- **TASK INSTRUCTIONS**
Retype the records below exactly as given, but only from the first line through the line with "Page size: 1241x1754.", and without the pictures.

Entries taken from a collection
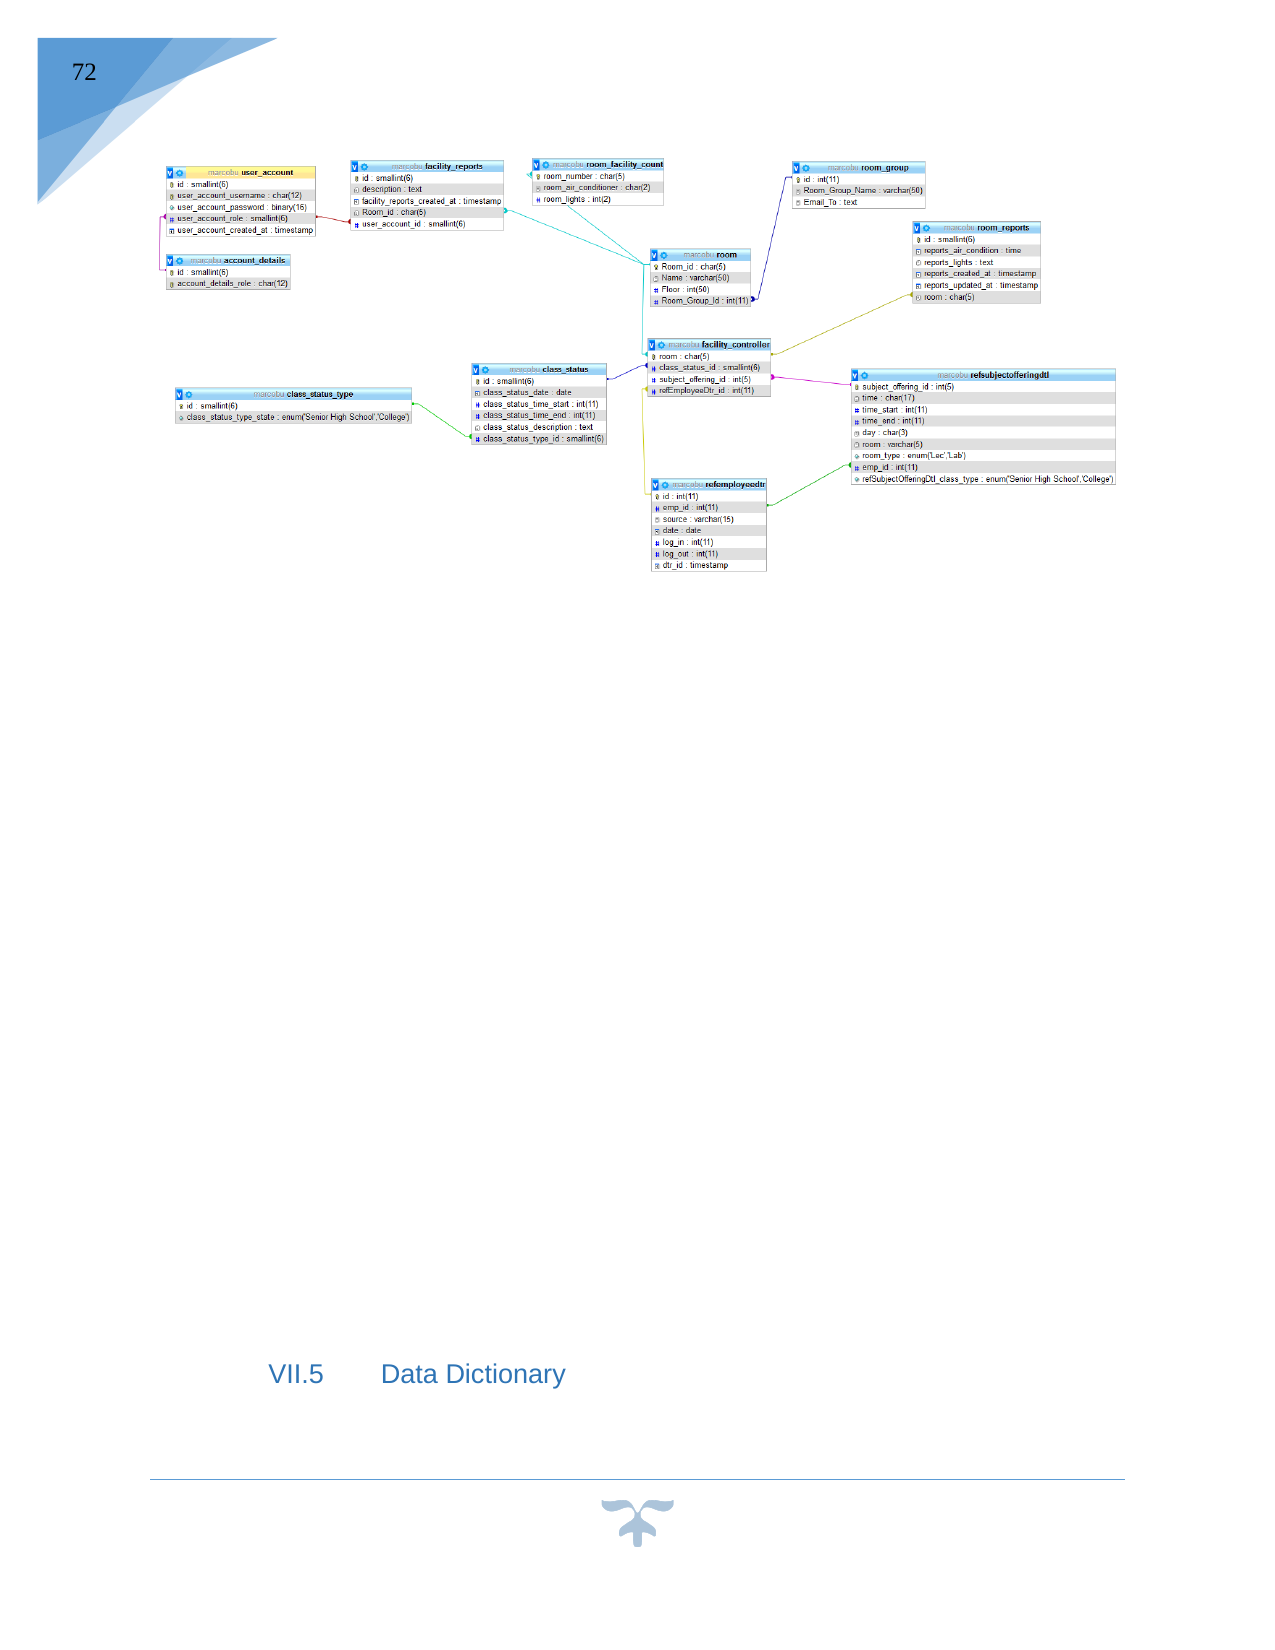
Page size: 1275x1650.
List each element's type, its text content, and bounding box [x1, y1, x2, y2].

picture [37, 37, 1124, 578]
subtitle Data Dictionary [268, 1358, 1125, 1389]
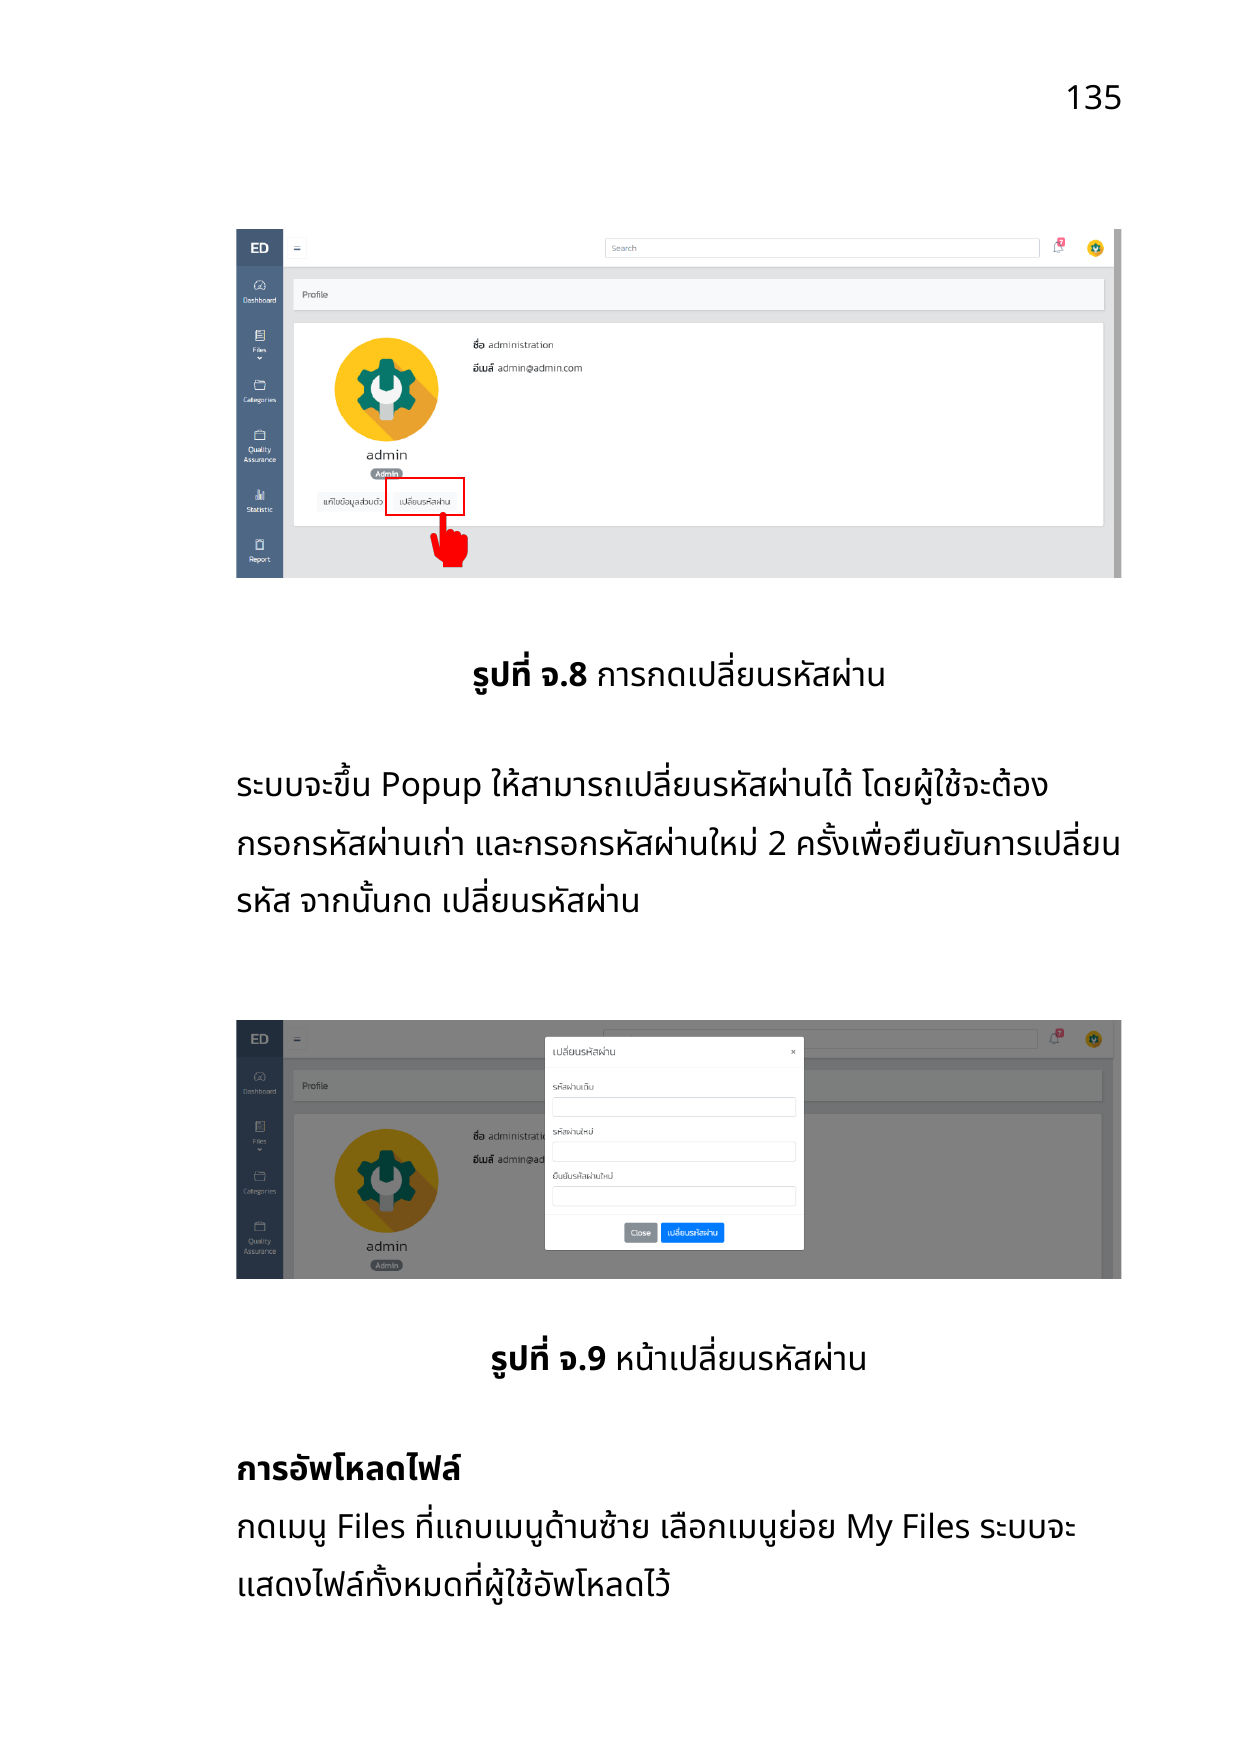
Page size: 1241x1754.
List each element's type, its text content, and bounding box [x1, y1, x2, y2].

text การอัพโหลดไฟล์ [236, 1445, 1122, 1496]
text กดเมนู Files ที่แถบเมนูด้านซ้าย เลือกเมนูย่อย My Files ระบบจะแสดงไฟล์ทั้งหมดที่ผู้ใช้อัพโหลดไว้ [236, 1503, 1122, 1612]
text รูปที่ จ.9 หน้าเปลี่ยนรหัสผ่าน [236, 1335, 1122, 1386]
text รูปที่ จ.8 การกดเปลี่ยนรหัสผ่าน [236, 651, 1122, 701]
text ระบบจะขึ้น Popup ให้สามารถเปลี่ยนรหัสผ่านได้ โดยผู้ใช้จะต้องกรอกรหัสผ่านเก่า และกรอกรหัสผ่านใหม่ 2 ครั้งเพื่อยืนยันการเปลี่ยนรหัส จากนั้นกด เปลี่ยนรหัสผ่าน [236, 761, 1122, 928]
picture [236, 229, 1122, 578]
picture [236, 1020, 1122, 1279]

- **ANSWER SECTION**
Page size: 1275x1650.
List each element's type, its text content, and bounding box [x1, y1, x2, y2].

picture [37, 37, 1124, 578]
subtitle Data Dictionary [268, 1358, 1125, 1389]
Page size: 1241x1754.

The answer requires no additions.